The silvery light of the full moon gets trapped inside my bedroom and wakes me up. It’s 3:30 am. The house is silent and asleep. The air outside so still, almost as if the world is holding its breath. I feel restless. I want to go and make myself some coffee, curl up in the armchair in the kitchen, read my book. But I don’t think I can still my mind enough. Down the hallway, through the open door of her bedroom, I hear my daughter grinding her teeth. I wonder what she’s dreaming of, this child of mine made of light and laughter. I want to go and curl my body around her small one, hold her tight, my nose buried in the softness of her hair. Instead, I say a prayer for her. A prayer for my son. My sweet, sweet boy. More than anything, still wanting the approval of his parents.
I feel a sadness deep inside. Threatening. I don’t know what or why. I remember my mother back when I was a teenager. How I would wake up in the night and hear her praying. I understand her now. Her fervent wishes for her children. Her need to know that we would be all right.
I think of how as parents we have all these expectations of our children. And they of us. Nothing profound in that. But when I think about it, I wonder if our expectations are ruining the greatness within them. Perhaps making them feel imperfect, insufficient. Because our aspirations for them aren’t all justified, are they. Most are purely selfish. What we had wanted for ourselves. And what does that teach them?
Twice, this past week, I felt a tightness in my chest, as though I was about to burst. Light headed, my breaths rushing out, the sound of my heartbeat deafening in my ears. It’s probably nothing. It isn’t the first time I’ve scared myself silly, thinking I’m about to die. It isn’t the first time I’ve idealized my worries.

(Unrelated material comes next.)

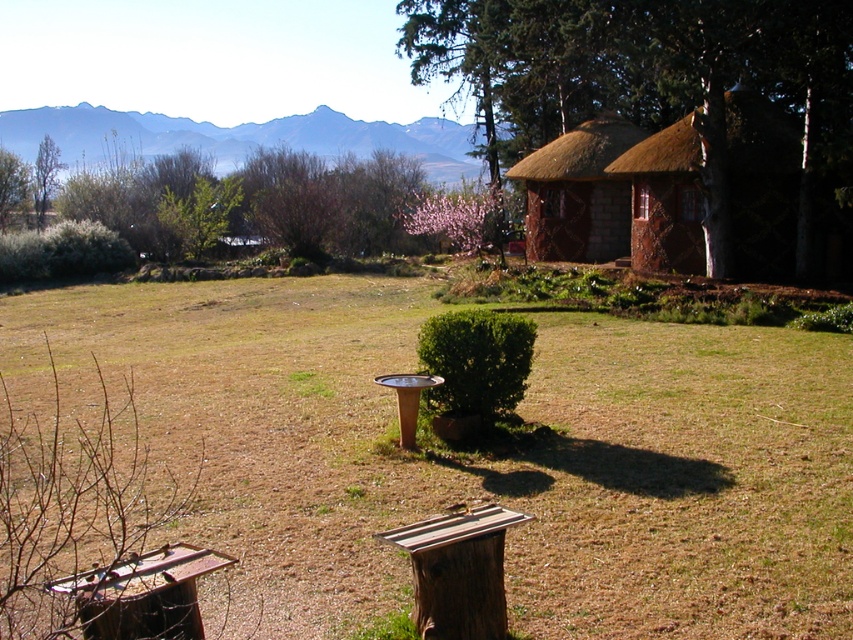
You are standing at the edge of the grassy area and want to walk towards the thatched wood hut at right. To avoid stepping on the brown wooden stump at lower center, which direction should you move relative to the stump?

The thatched wood hut at right is above the brown wooden stump at lower center, so you should move to the left or right side of the stump to avoid stepping on it while walking towards the hut.

You are standing at the thatched roof hut and looking towards the water feature. Which point, point (811,116) or point (540,189), is closer to you?

Point (811,116) is closer to you because it is in front of point (540,189).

I took the children out to pizza for lunch, the other day. It had snowed with thick snowflakes early in the morning. Chunks of clouds falling from the sky. By noon the day had cleared, the sun stinging my eyes with its brightness. We dressed warmly and walked. We took the train to Powell’s and lost ourselves within its walls. On our way back, I saw a girl on a pink bike, wearing a pink satin skirt. She was at a stoplight, waiting her turn in the car line. Her face was upturned to the sun. There was a stillness about her. A joy.
All these disjointed thoughts swirling through my head. They don’t make much sense, I know. And come the light of day, I may cringe at how foolish they seem, and delete them all.
A quarter of a mile up the road from our house, the woods begin. On a hot summer day, we grab our water bottles and sweaters, and head out. Within five minutes we’ve left the city behind, with its noise, its traffic, its suffocating heat. We follow the dirt path that meanders through the firs, the jasmine, and the wild blackberry bushes, the only sound that of the gurgling stream, and birds calling to each other.
The deeper in we go, the cooler it gets. We don our sweaters and button them up. The kids race up ahead, my son gathering salmonberries, naming ferns and mushrooms, my daughter picking wildflowers she presents to me, or down to the stream looking for salamanders. They jump from one rock to another, wanting to be the first to get to the opposite shore. I watch, my heart in my throat, and caution them. My husband laughs and tells me to relax. He goes to join them, a protective hand hovering above the little one.
Finally we arrive at remains of the old Stone House. This is our turning point. Husband and I sit on a log, quench our thirst, and the little ones prepare to put on a show. The old stone structure is their castle, the forest their kingdom, their dad and I, their subjects.
On our way back down, I offer up a little prayer of gratitude. For my beautiful family, for the magic of childhood, for the trees, and the flowers, and the sun, and the air we breath. I am amazed and moved to tears. It is in the midst of nature that I feel closest to God.